What you should do:
Rewrite the data below, substituting "sliding caliper" for every occurrence of "vernier caliper" and leaving all other text unchanged.

Source material Start Marker

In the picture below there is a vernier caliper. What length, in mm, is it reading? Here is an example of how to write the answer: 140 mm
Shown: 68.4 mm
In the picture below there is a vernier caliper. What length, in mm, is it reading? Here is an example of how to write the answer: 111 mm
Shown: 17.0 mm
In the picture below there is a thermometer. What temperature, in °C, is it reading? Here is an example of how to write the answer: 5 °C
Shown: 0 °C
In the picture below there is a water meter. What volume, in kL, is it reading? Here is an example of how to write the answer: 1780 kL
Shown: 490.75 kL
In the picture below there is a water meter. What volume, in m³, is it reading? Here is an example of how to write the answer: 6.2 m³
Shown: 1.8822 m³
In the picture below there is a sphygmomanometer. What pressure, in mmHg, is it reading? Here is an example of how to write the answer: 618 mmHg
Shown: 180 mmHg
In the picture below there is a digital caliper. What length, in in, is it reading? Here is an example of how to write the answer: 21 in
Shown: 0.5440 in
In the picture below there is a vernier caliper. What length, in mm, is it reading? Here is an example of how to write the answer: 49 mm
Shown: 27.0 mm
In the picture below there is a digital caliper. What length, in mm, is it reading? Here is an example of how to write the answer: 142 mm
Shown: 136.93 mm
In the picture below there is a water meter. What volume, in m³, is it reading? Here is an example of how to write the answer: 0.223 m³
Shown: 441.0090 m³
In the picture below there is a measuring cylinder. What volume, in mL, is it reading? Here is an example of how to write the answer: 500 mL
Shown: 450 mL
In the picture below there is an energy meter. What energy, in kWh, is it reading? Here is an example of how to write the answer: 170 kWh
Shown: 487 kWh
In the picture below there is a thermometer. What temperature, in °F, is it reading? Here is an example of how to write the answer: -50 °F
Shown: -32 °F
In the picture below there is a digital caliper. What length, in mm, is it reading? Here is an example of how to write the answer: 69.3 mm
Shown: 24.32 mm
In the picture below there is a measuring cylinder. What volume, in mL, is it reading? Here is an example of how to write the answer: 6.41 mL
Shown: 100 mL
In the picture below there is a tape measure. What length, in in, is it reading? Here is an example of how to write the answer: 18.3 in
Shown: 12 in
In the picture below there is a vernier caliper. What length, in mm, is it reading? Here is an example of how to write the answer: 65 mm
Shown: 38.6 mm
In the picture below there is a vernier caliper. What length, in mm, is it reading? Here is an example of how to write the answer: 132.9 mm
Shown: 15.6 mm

Source material End Marker

Your solution:
In the picture below there is a sliding caliper. What length, in mm, is it reading? Here is an example of how to write the answer: 140 mm
Shown: 68.4 mm
In the picture below there is a sliding caliper. What length, in mm, is it reading? Here is an example of how to write the answer: 111 mm
Shown: 17.0 mm
In the picture below there is a thermometer. What temperature, in °C, is it reading? Here is an example of how to write the answer: 5 °C
Shown: 0 °C
In the picture below there is a water meter. What volume, in kL, is it reading? Here is an example of how to write the answer: 1780 kL
Shown: 490.75 kL
In the picture below there is a water meter. What volume, in m³, is it reading? Here is an example of how to write the answer: 6.2 m³
Shown: 1.8822 m³
In the picture below there is a sphygmomanometer. What pressure, in mmHg, is it reading? Here is an example of how to write the answer: 618 mmHg
Shown: 180 mmHg
In the picture below there is a digital caliper. What length, in in, is it reading? Here is an example of how to write the answer: 21 in
Shown: 0.5440 in
In the picture below there is a sliding caliper. What length, in mm, is it reading? Here is an example of how to write the answer: 49 mm
Shown: 27.0 mm
In the picture below there is a digital caliper. What length, in mm, is it reading? Here is an example of how to write the answer: 142 mm
Shown: 136.93 mm
In the picture below there is a water meter. What volume, in m³, is it reading? Here is an example of how to write the answer: 0.223 m³
Shown: 441.0090 m³
In the picture below there is a measuring cylinder. What volume, in mL, is it reading? Here is an example of how to write the answer: 500 mL
Shown: 450 mL
In the picture below there is an energy meter. What energy, in kWh, is it reading? Here is an example of how to write the answer: 170 kWh
Shown: 487 kWh
In the picture below there is a thermometer. What temperature, in °F, is it reading? Here is an example of how to write the answer: -50 °F
Shown: -32 °F
In the picture below there is a digital caliper. What length, in mm, is it reading? Here is an example of how to write the answer: 69.3 mm
Shown: 24.32 mm
In the picture below there is a measuring cylinder. What volume, in mL, is it reading? Here is an example of how to write the answer: 6.41 mL
Shown: 100 mL
In the picture below there is a tape measure. What length, in in, is it reading? Here is an example of how to write the answer: 18.3 in
Shown: 12 in
In the picture below there is a sliding caliper. What length, in mm, is it reading? Here is an example of how to write the answer: 65 mm
Shown: 38.6 mm
In the picture below there is a sliding caliper. What length, in mm, is it reading? Here is an example of how to write the answer: 132.9 mm
Shown: 15.6 mm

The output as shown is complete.